Sabato scorso due soldati delle forze di peacekeeping delle Nazioni Unite sono stati uccisi nel nord del Mali. Il convoglio si era fermato sulla strada tra Tessalit e Gao quando persone armate non identificate lo ha attaccato: ha riferito i fatti Mahamat Saleh Annadif, capo della missione delle Nazioni Unite.
La drammatica cronaca delle ultime ore non finisce qui. Sono infatti morti o dispersi circa una quarantina di soldati maliani in seguito a un attacco, presumibilmente condotto da jihadisti, nella zona centrale del Paese. Lo hanno reso noto alcuni funzionari militari. Il convoglio, composto da una decina di mezzi, è stato attaccato domenica nella località di Bouka Weré, a sud-est di Diabaly, a circa cento chilometri dal confine con la Mauritania. Alcuni dei veicoli sono riusciti a eludere l’assalto, ma dei 64 soldati che erano nel convoglio solo venti hanno risposto all’appello. Sono in corso ricerche per scoprire dove si trovino i soldati dispersi.
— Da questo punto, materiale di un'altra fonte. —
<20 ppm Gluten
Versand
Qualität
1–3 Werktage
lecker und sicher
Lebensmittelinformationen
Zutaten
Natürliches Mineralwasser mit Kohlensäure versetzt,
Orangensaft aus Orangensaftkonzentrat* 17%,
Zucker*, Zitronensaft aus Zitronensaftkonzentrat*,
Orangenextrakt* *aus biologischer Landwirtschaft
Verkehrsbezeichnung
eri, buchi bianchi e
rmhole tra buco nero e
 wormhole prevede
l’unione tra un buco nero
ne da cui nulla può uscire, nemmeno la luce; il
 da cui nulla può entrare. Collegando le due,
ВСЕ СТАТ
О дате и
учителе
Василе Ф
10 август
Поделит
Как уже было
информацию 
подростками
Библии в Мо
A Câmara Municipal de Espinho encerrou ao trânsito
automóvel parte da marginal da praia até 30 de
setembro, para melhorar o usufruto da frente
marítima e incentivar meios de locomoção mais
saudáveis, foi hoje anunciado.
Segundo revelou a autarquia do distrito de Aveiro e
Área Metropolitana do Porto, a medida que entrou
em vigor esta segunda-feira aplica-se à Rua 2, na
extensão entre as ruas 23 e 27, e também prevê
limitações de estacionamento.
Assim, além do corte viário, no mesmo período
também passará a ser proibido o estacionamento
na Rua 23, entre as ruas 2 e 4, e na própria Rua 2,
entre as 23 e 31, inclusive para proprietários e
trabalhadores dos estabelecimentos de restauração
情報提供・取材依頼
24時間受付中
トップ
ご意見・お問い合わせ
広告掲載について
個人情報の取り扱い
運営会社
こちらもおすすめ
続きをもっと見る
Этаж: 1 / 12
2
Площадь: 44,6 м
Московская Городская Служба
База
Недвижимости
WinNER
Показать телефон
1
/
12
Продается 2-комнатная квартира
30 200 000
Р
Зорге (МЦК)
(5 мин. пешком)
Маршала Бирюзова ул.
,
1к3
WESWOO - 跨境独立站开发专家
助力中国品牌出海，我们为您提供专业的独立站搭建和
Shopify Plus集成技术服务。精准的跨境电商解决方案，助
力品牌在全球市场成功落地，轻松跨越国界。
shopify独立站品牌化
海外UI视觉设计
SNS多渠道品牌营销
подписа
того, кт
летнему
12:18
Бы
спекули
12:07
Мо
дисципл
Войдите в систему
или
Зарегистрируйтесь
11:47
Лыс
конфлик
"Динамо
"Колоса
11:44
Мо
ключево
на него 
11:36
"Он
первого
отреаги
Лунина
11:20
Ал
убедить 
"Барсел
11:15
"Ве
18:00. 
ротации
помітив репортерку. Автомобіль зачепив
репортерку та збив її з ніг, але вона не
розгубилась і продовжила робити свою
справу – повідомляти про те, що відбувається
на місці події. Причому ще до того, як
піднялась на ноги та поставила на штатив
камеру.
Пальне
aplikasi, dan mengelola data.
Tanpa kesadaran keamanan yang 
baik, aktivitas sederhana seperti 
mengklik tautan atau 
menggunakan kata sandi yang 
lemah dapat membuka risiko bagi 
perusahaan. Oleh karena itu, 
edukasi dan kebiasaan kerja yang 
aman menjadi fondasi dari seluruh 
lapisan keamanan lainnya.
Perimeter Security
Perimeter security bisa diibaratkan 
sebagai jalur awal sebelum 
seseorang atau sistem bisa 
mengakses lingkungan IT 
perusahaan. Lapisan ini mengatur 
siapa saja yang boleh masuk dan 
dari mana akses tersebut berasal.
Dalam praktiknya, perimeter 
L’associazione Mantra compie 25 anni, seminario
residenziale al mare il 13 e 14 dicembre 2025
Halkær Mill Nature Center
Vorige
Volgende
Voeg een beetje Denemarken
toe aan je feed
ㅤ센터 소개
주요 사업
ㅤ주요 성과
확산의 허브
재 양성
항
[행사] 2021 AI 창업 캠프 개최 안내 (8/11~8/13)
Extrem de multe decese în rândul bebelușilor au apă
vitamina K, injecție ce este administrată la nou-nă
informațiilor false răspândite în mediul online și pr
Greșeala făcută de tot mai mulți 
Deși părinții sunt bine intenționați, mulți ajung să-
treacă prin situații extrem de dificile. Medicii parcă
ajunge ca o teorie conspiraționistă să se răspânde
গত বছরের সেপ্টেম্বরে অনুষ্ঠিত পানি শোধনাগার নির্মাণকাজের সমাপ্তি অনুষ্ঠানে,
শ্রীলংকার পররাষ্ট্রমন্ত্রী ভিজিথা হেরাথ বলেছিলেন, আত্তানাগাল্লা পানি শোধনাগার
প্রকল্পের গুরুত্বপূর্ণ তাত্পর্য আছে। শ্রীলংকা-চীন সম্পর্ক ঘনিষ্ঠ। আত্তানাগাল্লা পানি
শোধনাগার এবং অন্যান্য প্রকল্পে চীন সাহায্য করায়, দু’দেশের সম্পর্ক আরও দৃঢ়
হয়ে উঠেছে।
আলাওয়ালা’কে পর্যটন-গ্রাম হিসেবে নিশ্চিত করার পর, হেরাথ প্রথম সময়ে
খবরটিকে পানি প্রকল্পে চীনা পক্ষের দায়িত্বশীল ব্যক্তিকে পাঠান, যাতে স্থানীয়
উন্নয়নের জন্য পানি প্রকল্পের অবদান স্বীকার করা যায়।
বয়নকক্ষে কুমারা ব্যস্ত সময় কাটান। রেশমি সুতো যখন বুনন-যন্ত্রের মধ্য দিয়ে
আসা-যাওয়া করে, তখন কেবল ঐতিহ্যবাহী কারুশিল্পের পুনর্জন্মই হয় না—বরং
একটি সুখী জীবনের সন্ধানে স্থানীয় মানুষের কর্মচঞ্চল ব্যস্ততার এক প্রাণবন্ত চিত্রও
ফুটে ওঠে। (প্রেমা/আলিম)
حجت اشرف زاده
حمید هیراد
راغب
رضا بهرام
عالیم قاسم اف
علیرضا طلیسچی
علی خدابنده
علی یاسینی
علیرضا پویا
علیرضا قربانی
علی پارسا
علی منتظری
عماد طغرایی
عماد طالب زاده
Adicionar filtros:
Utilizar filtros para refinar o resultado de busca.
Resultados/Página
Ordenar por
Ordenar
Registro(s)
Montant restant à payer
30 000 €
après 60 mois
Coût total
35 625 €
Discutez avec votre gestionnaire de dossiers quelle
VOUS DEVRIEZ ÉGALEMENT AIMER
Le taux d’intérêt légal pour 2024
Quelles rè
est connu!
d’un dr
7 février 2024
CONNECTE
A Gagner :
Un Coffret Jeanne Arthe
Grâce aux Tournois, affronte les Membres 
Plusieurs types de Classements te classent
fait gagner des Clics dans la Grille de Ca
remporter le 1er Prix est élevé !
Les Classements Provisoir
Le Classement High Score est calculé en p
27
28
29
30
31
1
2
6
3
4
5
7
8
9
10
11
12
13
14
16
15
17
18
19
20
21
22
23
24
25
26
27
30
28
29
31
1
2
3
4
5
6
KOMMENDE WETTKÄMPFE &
In questo contesto di continui attentati, il presidente del Mali Ibrahim Boubacar Keita ha detto di essere pronto a tenere colloqui con la coalizione di opposizione. Nel Paese, intanto, monta la protesta e sono in molti a chiedere le sue dimissioni. Parlando alla televisione pubblica Keita ha detto che la sua mano è sempre tesa e che non vede l’ora di incontrarsi presto con i membri dell’opposizione. Salito al potere sette anni fa, Keita ha perso via via consenso per le violenze che attraversano il Paese: gli scontri etnici e il terrorismo jihadista hanno dilagato e all’inizio di questo mese decine di migliaia di persone hanno protestato a Bamako per chiederne le dimissioni.